**Exercise**
Search the data for the word "task". Reproduce every line where it is found.
====== Dataset ======
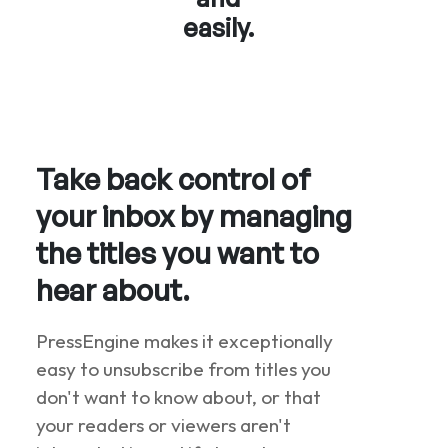
easily.
Take back control of
your inbox by managing
the titles you want to
hear about.
PressEngine makes it exceptionally
easy to unsubscribe from titles you
don't want to know about, or that
your readers or viewers aren't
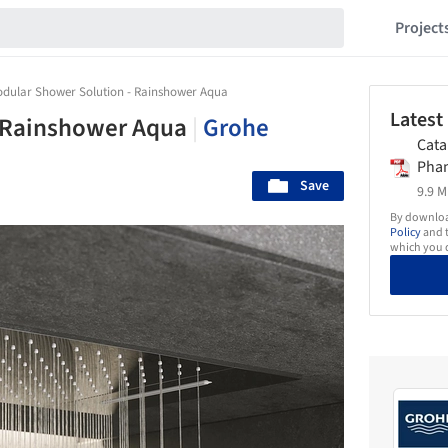
Project
dular Shower Solution - Rainshower Aqua
Latest
- Rainshower Aqua
|
Grohe
Cata
Pha
Save
9.9 M
By download
Policy
and t
which you d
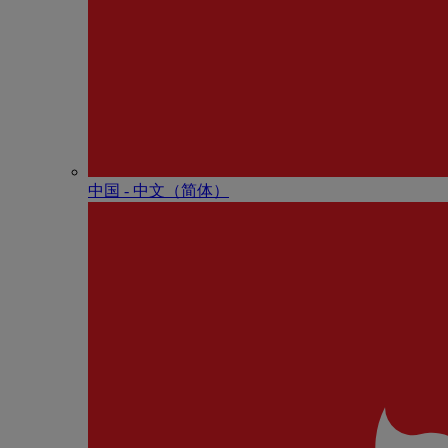
中国 - 中⽂（简体）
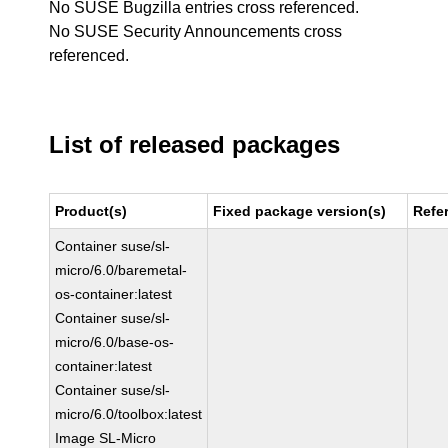
No SUSE Bugzilla entries cross referenced.
No SUSE Security Announcements cross
referenced.
List of released packages
Product(s)
Fixed package version(s)
Refe
Container suse/sl-
micro/6.0/baremetal-
os-container:latest
Container suse/sl-
micro/6.0/base-os-
container:latest
Container suse/sl-
micro/6.0/toolbox:latest
Image SL-Micro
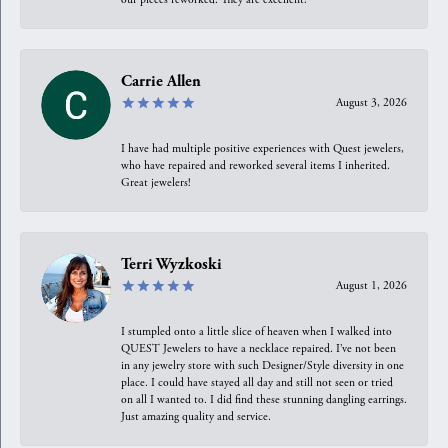
Carrie Allen
August 3, 2026
I have had multiple positive experiences with Quest jewelers,
who have repaired and reworked several items I inherited.
Great jewelers!
Terri Wyzkoski
August 1, 2026
I stumpled onto a little slice of heaven when I walked into
QUEST Jewelers to have a necklace repaired. I’ve not been
in any jewelry store with such Designer/Style diversity in one
place. I could have stayed all day and still not seen or tried
on all I wanted to. I did find these stunning dangling earrings.
Just amazing quality and service.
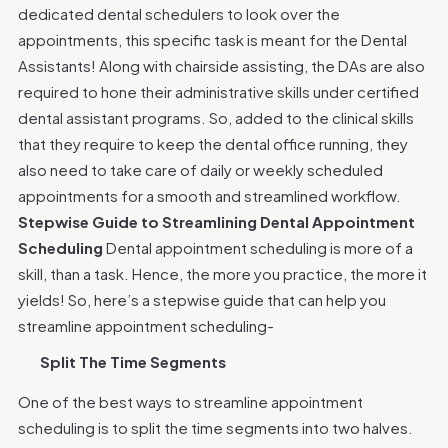
dedicated dental schedulers to look over the
appointments, this specific task is meant for the Dental
Assistants! Along with chairside assisting, the DAs are also
required to hone their administrative skills under certified
dental assistant programs. So, added to the clinical skills
that they require to keep the dental office running, they
also need to take care of daily or weekly scheduled
appointments for a smooth and streamlined workflow.
Stepwise Guide to Streamlining Dental Appointment
Scheduling
Dental appointment scheduling is more of a
skill, than a task. Hence, the more you practice, the more it
yields! So, here’s a stepwise guide that can help you
streamline appointment scheduling-
Split The Time Segments
One of the best ways to streamline appointment
scheduling is to split the time segments into two halves.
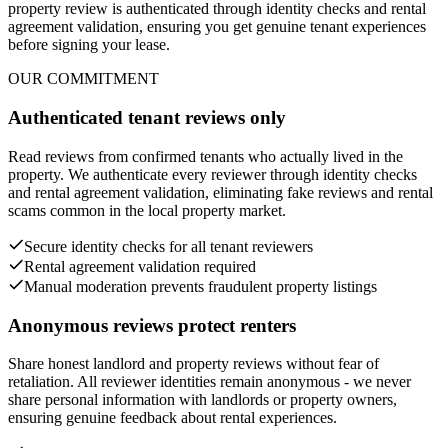
property review is authenticated through identity checks and rental
agreement validation, ensuring you get genuine tenant experiences
before signing your lease.
OUR COMMITMENT
Authenticated tenant reviews only
Read reviews from confirmed tenants who actually lived in the
property. We authenticate every reviewer through identity checks
and rental agreement validation, eliminating fake reviews and rental
scams common in the local property market.
Secure identity checks for all tenant reviewers
Rental agreement validation required
Manual moderation prevents fraudulent property listings
Anonymous reviews protect renters
Share honest landlord and property reviews without fear of
retaliation. All reviewer identities remain anonymous - we never
share personal information with landlords or property owners,
ensuring genuine feedback about rental experiences.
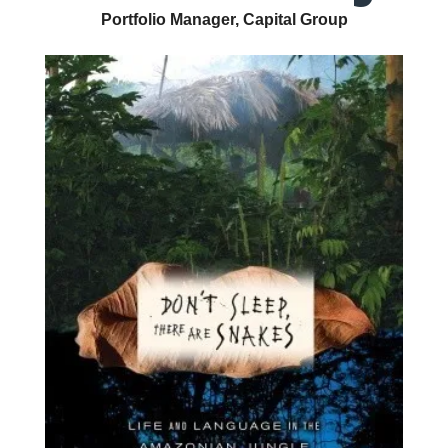
Portfolio Manager, Capital Group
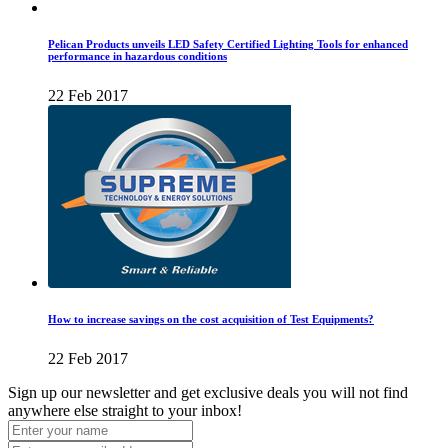
Pelican Products unveils LED Safety Certified Lighting Tools for enhanced
performance in hazardous conditions
22 Feb 2017
How to increase savings on the cost acquisition of Test Equipments?
22 Feb 2017
Sign up our newsletter and get exclusive deals you will not find
anywhere else straight to your inbox!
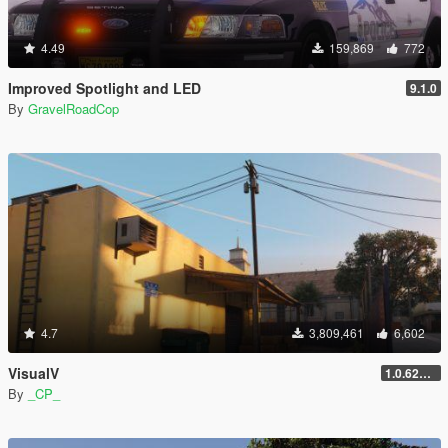
4.49
159,869
772
Improved Spotlight and LED
9.1.0
By
GravelRoadCop
4.7
3,809,461
6,602
VisualV
1.0.620 (Legacy)
By
_CP_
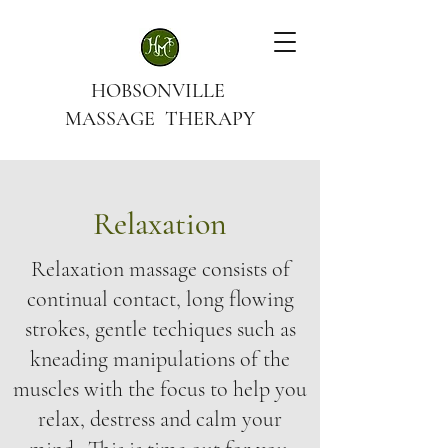
HOBSONVILLE
MASSAGE THERAPY
Relaxation
Relaxation massage consists of
continual contact, long flowing
strokes, gentle techiques such as
kneading manipulations of the
muscles with the focus to help you
relax, destress and calm your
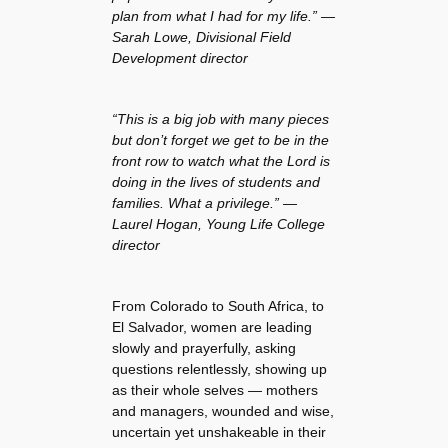
plan from what I had for my life.” —
Sarah Lowe, Divisional Field
Development director
“This is a big job with many pieces
but don’t forget we get to be in the
front row to watch what the Lord is
doing in the lives of students and
families. What a privilege.” —
Laurel Hogan, Young Life College
director
From Colorado to South Africa, to
El Salvador, women are leading
slowly and prayerfully, asking
questions relentlessly, showing up
as their whole selves — mothers
and managers, wounded and wise,
uncertain yet unshakeable in their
======
**Answer to the problem**
appointments, this specific task is meant for the Dental
skill, than a task. Hence, the more you practice, the more it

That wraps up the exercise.